#### SUPPLIED ENTRIES:
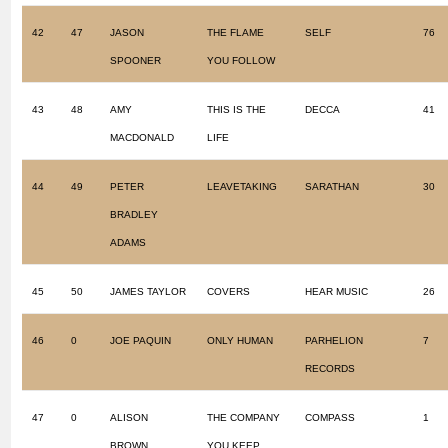
42
47
JASON
THE FLAME
SELF
76
SPOONER
YOU FOLLOW
43
48
AMY
THIS IS THE
DECCA
41
MACDONALD
LIFE
44
49
PETER
LEAVETAKING
SARATHAN
30
BRADLEY
ADAMS
45
50
JAMES TAYLOR
COVERS
HEAR MUSIC
26
46
0
JOE PAQUIN
ONLY HUMAN
PARHELION
7
RECORDS
47
0
ALISON
THE COMPANY
COMPASS
1
BROWN
YOU KEEP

#### TASK:
From the first line to the last, output the records exactly without pictures.

#### YOUR SOLUTION:
42
47
JASON
THE FLAME
SELF
76
SPOONER
YOU FOLLOW
43
48
AMY
THIS IS THE
DECCA
41
MACDONALD
LIFE
44
49
PETER
LEAVETAKING
SARATHAN
30
BRADLEY
ADAMS
45
50
JAMES TAYLOR
COVERS
HEAR MUSIC
26
46
0
JOE PAQUIN
ONLY HUMAN
PARHELION
7
RECORDS
47
0
ALISON
THE COMPANY
COMPASS
1
BROWN
YOU KEEP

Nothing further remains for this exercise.